Exercise: So that the copy matches the original, retype each line of the material below exactly.

Data:
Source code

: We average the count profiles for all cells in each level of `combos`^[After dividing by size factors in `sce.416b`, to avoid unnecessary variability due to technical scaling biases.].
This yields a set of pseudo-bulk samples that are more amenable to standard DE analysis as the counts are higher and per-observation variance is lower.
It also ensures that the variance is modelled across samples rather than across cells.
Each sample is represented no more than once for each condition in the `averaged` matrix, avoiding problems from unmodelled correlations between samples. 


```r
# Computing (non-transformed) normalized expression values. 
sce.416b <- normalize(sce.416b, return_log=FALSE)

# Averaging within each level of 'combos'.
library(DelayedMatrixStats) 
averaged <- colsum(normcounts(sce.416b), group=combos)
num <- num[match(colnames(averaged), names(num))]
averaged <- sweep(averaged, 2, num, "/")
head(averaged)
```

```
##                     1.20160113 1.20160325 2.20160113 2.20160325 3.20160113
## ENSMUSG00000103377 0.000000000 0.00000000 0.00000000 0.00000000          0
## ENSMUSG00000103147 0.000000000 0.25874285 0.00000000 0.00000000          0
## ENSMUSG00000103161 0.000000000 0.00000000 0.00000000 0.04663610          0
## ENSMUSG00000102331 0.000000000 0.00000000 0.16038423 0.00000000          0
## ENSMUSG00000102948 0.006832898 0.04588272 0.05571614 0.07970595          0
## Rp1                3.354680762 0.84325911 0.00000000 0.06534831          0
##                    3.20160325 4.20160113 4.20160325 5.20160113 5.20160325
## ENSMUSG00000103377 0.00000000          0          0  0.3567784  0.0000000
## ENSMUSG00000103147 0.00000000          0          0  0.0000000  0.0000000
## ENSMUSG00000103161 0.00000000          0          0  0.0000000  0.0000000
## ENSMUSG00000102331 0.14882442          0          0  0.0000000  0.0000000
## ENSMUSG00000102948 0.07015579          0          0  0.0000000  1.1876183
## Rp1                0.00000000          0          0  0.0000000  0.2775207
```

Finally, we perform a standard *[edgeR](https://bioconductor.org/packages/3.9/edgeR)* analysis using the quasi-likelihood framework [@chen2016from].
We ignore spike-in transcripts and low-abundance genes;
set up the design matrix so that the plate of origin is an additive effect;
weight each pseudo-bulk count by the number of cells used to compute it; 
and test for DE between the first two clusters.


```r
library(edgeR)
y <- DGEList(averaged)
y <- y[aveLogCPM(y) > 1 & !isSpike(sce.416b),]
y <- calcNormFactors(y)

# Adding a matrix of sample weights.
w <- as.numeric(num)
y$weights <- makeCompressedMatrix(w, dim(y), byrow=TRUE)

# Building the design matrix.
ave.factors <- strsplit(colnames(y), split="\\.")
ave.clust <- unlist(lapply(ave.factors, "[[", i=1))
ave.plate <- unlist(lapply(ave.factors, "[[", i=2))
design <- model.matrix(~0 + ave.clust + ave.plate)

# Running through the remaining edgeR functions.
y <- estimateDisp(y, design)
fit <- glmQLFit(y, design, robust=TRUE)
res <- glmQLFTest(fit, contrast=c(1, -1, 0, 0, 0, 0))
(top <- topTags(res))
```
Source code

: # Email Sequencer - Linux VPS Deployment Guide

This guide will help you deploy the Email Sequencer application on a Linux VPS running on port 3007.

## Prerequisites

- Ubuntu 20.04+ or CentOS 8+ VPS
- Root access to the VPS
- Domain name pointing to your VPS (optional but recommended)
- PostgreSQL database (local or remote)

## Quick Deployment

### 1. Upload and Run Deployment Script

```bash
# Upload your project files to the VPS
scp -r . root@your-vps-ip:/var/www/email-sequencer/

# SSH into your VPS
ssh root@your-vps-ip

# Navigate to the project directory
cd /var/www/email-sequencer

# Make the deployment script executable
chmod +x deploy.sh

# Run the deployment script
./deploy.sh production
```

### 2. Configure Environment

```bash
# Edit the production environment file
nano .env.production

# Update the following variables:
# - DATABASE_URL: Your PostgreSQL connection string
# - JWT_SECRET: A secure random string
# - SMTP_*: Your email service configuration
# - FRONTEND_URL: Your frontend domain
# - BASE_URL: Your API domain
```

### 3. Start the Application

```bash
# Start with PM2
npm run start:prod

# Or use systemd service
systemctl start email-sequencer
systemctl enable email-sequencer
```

Task output:
Source code

: We average the count profiles for all cells in each level of `combos`^[After dividing by size factors in `sce.416b`, to avoid unnecessary variability due to technical scaling biases.].
This yields a set of pseudo-bulk samples that are more amenable to standard DE analysis as the counts are higher and per-observation variance is lower.
It also ensures that the variance is modelled across samples rather than across cells.
Each sample is represented no more than once for each condition in the `averaged` matrix, avoiding problems from unmodelled correlations between samples. 


```r
# Computing (non-transformed) normalized expression values. 
sce.416b <- normalize(sce.416b, return_log=FALSE)

# Averaging within each level of 'combos'.
library(DelayedMatrixStats) 
averaged <- colsum(normcounts(sce.416b), group=combos)
num <- num[match(colnames(averaged), names(num))]
averaged <- sweep(averaged, 2, num, "/")
head(averaged)
```

```
##                     1.20160113 1.20160325 2.20160113 2.20160325 3.20160113
## ENSMUSG00000103377 0.000000000 0.00000000 0.00000000 0.00000000          0
## ENSMUSG00000103147 0.000000000 0.25874285 0.00000000 0.00000000          0
## ENSMUSG00000103161 0.000000000 0.00000000 0.00000000 0.04663610          0
## ENSMUSG00000102331 0.000000000 0.00000000 0.16038423 0.00000000          0
## ENSMUSG00000102948 0.006832898 0.04588272 0.05571614 0.07970595          0
## Rp1                3.354680762 0.84325911 0.00000000 0.06534831          0
##                    3.20160325 4.20160113 4.20160325 5.20160113 5.20160325
## ENSMUSG00000103377 0.00000000          0          0  0.3567784  0.0000000
## ENSMUSG00000103147 0.00000000          0          0  0.0000000  0.0000000
## ENSMUSG00000103161 0.00000000          0          0  0.0000000  0.0000000
## ENSMUSG00000102331 0.14882442          0          0  0.0000000  0.0000000
## ENSMUSG00000102948 0.07015579          0          0  0.0000000  1.1876183
## Rp1                0.00000000          0          0  0.0000000  0.2775207
```

Finally, we perform a standard *[edgeR](https://bioconductor.org/packages/3.9/edgeR)* analysis using the quasi-likelihood framework [@chen2016from].
We ignore spike-in transcripts and low-abundance genes;
set up the design matrix so that the plate of origin is an additive effect;
weight each pseudo-bulk count by the number of cells used to compute it; 
and test for DE between the first two clusters.


```r
library(edgeR)
y <- DGEList(averaged)
y <- y[aveLogCPM(y) > 1 & !isSpike(sce.416b),]
y <- calcNormFactors(y)

# Adding a matrix of sample weights.
w <- as.numeric(num)
y$weights <- makeCompressedMatrix(w, dim(y), byrow=TRUE)

# Building the design matrix.
ave.factors <- strsplit(colnames(y), split="\\.")
ave.clust <- unlist(lapply(ave.factors, "[[", i=1))
ave.plate <- unlist(lapply(ave.factors, "[[", i=2))
design <- model.matrix(~0 + ave.clust + ave.plate)

# Running through the remaining edgeR functions.
y <- estimateDisp(y, design)
fit <- glmQLFit(y, design, robust=TRUE)
res <- glmQLFTest(fit, contrast=c(1, -1, 0, 0, 0, 0))
(top <- topTags(res))
```
Source code

: # Email Sequencer - Linux VPS Deployment Guide

This guide will help you deploy the Email Sequencer application on a Linux VPS running on port 3007.

## Prerequisites

- Ubuntu 20.04+ or CentOS 8+ VPS
- Root access to the VPS
- Domain name pointing to your VPS (optional but recommended)
- PostgreSQL database (local or remote)

## Quick Deployment

### 1. Upload and Run Deployment Script

```bash
# Upload your project files to the VPS
scp -r . root@your-vps-ip:/var/www/email-sequencer/

# SSH into your VPS
ssh root@your-vps-ip

# Navigate to the project directory
cd /var/www/email-sequencer

# Make the deployment script executable
chmod +x deploy.sh

# Run the deployment script
./deploy.sh production
```

### 2. Configure Environment

```bash
# Edit the production environment file
nano .env.production

# Update the following variables:
# - DATABASE_URL: Your PostgreSQL connection string
# - JWT_SECRET: A secure random string
# - SMTP_*: Your email service configuration
# - FRONTEND_URL: Your frontend domain
# - BASE_URL: Your API domain
```

### 3. Start the Application

```bash
# Start with PM2
npm run start:prod

# Or use systemd service
systemctl start email-sequencer
systemctl enable email-sequencer
```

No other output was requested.